Exercise and Mental Stimulation Boosts Memory

We all know that exercise is good for the aging brain and over all health. Surely the same can be said of mental exercises?

According to a report published in Behavioral Neuroscience (August Issue), based on animal testing results, older adults seem to benefit from "either or both mental and physical enrichment."

Behavioral Neuroscience is published by the American Psychological Association (APA).

Neuroscientists at Yale University randomly assigned 160 young, middle-aged and old adult (about 3, 15, or 21 months old) female mice to an experimental (treatment) condition or control group. Treatment conditions included cages where mice could exercise on running wheels, play with toys, or cages with both for more complex enrichment. The control group’s cages did not have these devices. Both groups lived this way 24/7 for four weeks before starting the memory testing, and then during the testing.

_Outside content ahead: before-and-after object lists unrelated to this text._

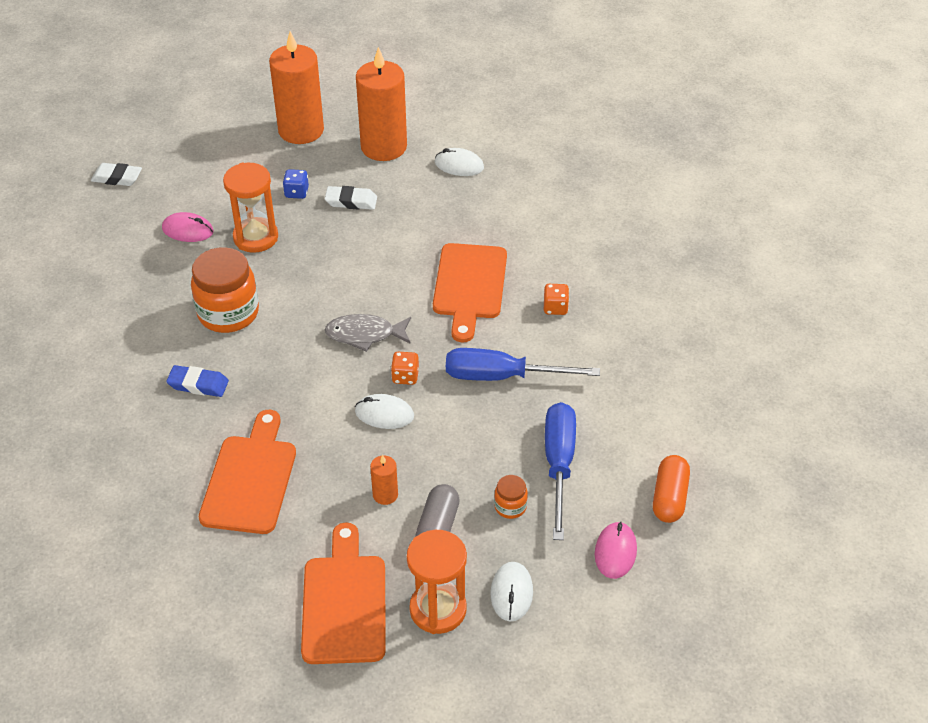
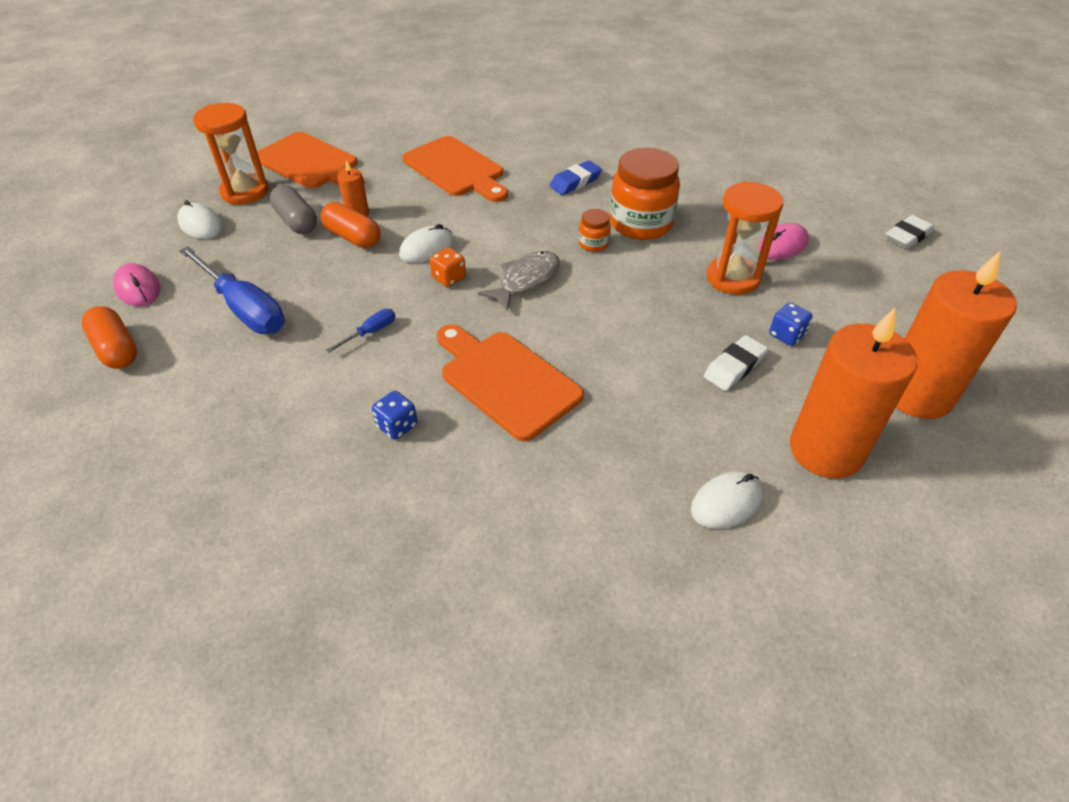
camera: 130 degrees right, 0 degrees up
blue screwdriver [446,348,600,381] -> blue screwdriver [326,309,395,353], size x0.45
orange jar [494,475,528,519] -> orange jar moved to [579,209,611,252]
orange dice [543,284,569,315] -> blue dice [372,391,417,440]
none -> orange capsule [321,202,380,248]

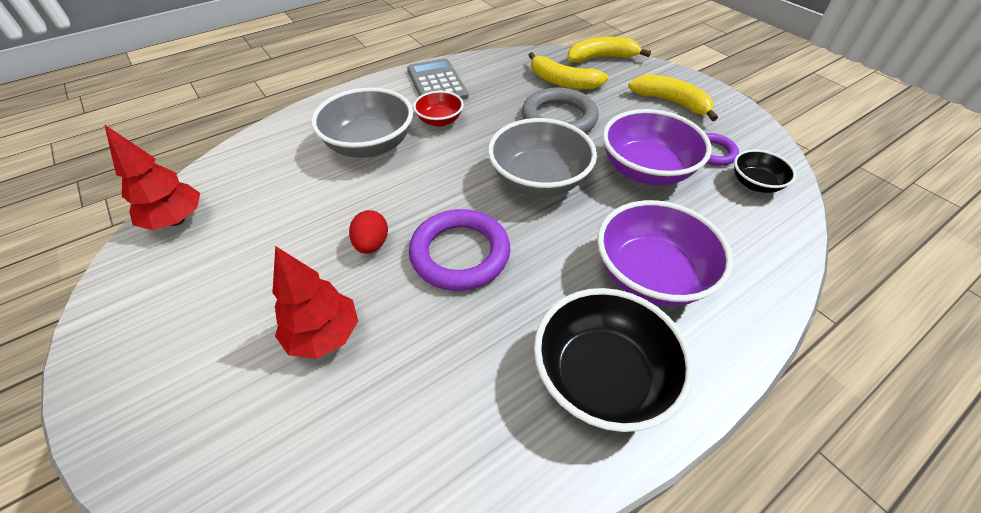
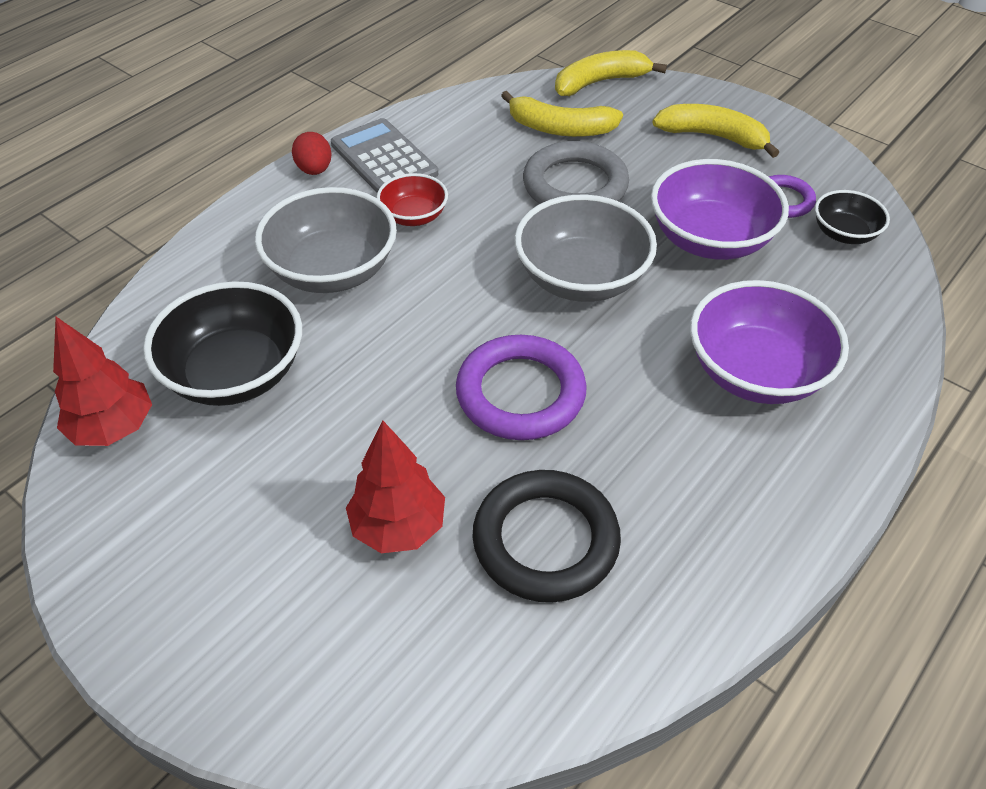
camera: 15 degrees left, 0 degrees up
red egg [349,210,388,254] -> red egg moved to [292,132,332,175]
black bowl [534,288,694,432] -> black bowl moved to [143,281,302,406]
none -> black ring [472,470,621,602]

After the first four weeks of treatment, the researchers tested the animals’ ability to find their way around a spatial water maze. This is a common test of learning and memory. Spatial memory is partly supported by the hippocampus, a region of the brain which is among the first to be affected by both normal aging and Alzheimer’s disease. This makes spatial memory a good indicator of "hippocampal health" in both animals and humans.

All the experimental mice showed age-impaired spatial memory; but the various treatments affected the each age group differently:

  • Exercise alone significantly improved the spatial memory of the young mice.
  • Both exercise alone and complex enrichment significantly improved memory among the middle aged; cognitive stimulation alone did not.
  • For old mice, all enrichments (alone or combined) significantly improved performance.

The results indicate that as we get older and become less able to exercise (physically), cognitive stimulation may help to compensate. The authors say that if this trend continues, "These data may suggest that enrichment initiated at any age can significantly improve memory function. And exercise plus mental challenge in middle age – when many people start to notice subtle memory changes – may offer the strongest, most widespread benefits for memory function."

The authors also remarked that exercise was essential to memory reinforcement in all age groups. Lead author Karyn Frick, PhD, says, "It is important for people of all ages to do 20 to 30 minutes of aerobic exercise several times a week.  Keeping a healthy and active brain may prevent memory decline in old age, but only a longitudinal study that follows mice over time could confirm this possibility."